En août 2021, le ministre des Affaires étrangères Ramtane Lamamra annonçait la rupture, avec effet immédiat, des relations diplomatiques avec le Maroc, accusé dans un incroyable délire d’être impliqué dans les incendies meurtriers qui ont ravagé le nord du pays.
Le mois suivant, à l’issue d’une réunion du Haut Conseil de sécurité présidée par le chef de l’État, c’est l’espace aérien qui est fermé à tous les avions civils et militaires marocains. Après la terre et le ciel, il manquait la voie portuaire. Qu’à cela ne tienne!
Dostoïevski disait, dans «Les frères Karamazov»: «Ce n’est pas en enfermant son voisin (ou du moins, essayer d’enfermer dans ce cas de figure) qu’on se convainc de son propre bon sens».
Car de bon sens, il n’y en a point.
Vient donc l’interdiction formelle du transbordement par les ports marocains de toute marchandise destinée à l’Algérie, avant le piteux revirement, celle-ci ayant réalisé sans doute, après coup, les conséquences irréfléchies de ses décisions, impactant ici ses importateurs, le pouvoir d’achat de ses citoyens et écornant le peu de capital confiance qui subsistait auprès de ses partenaires économiques.
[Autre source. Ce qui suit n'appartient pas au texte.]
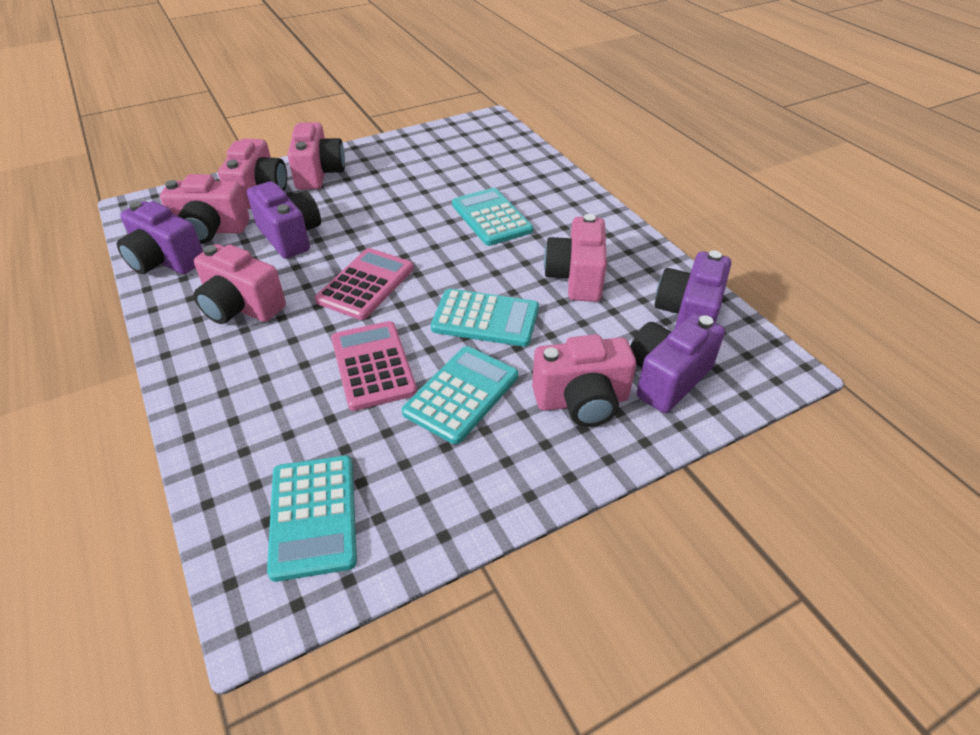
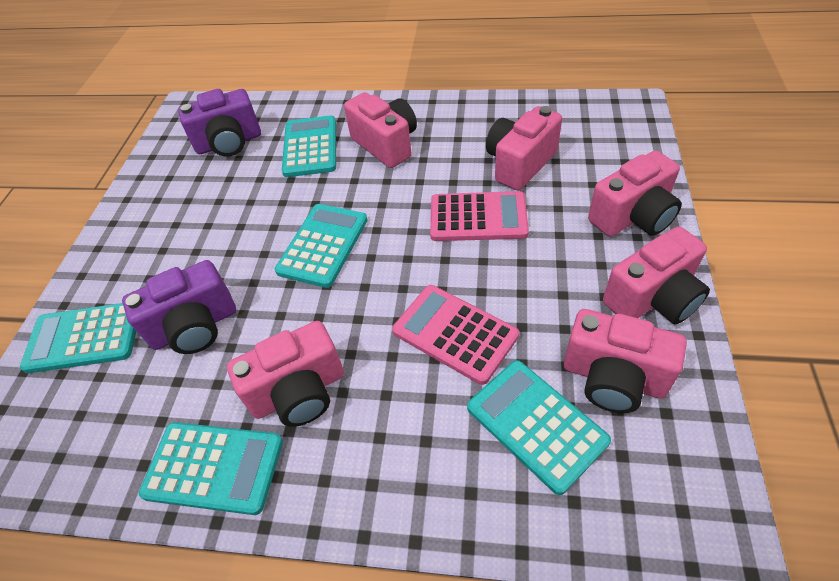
purple camera: [117,201,203,274] [247,181,321,259] [630,314,725,413] [655,250,731,328] = 4 -> [122,260,236,354] [178,89,261,157] = 2
turquoise calculator: [267,455,357,582] [402,346,518,444] [431,289,539,347] [452,188,533,246] = 4 -> [20,303,136,373] [139,422,283,515] [275,204,367,288] [282,115,336,177] [467,360,611,495] = 5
Dans cette logique d’escalade où l’agitation épidermique l’emporte sur la raison, on se demande quelle pourrait être la prochaine ignominie, en ayant une pensée pour les ressortissants marocains vivant en Algérie.
Comment oublier, même cinquante années après, la tragédie vécue par des dizaines de milliers de Marocains, expulsés manu militari d’Algérie, où ils sont nés pour une grande partie d’entre eux et où ils ont vécu en toute légalité, en une Marche noire orchestrée par Mohamed Boukharrouba, alias Houari Boumédiène, en réponse à la Marche verte?!
Alors, sans doute que dans une configuration normale, j’aurais trouvé enrichissant de programmer, dans le cadre d’une tournée culturelle et de rencontres livresques, des villes comme Oran ou Blida, Annaba ou Tizi Ouzou, rappeler les valeurs de fraternité qui ont marqué notre histoire, invoquer, au-delà de tous les clivages, la nécessité d’une vision commune susceptible de déboucher sur un projet de développement territorial, porteur de richesses et de stabilité…
Encore faut-il les entendre, de l’autre côté, les voix de raison dénonçant les basses manœuvres de division, si ce n’est pas possible de l’intérieur du pays, pour les raisons que l’on imagine, du moins dans la diaspora.
Pour toutes ces raisons, je n’irai pas à Alger.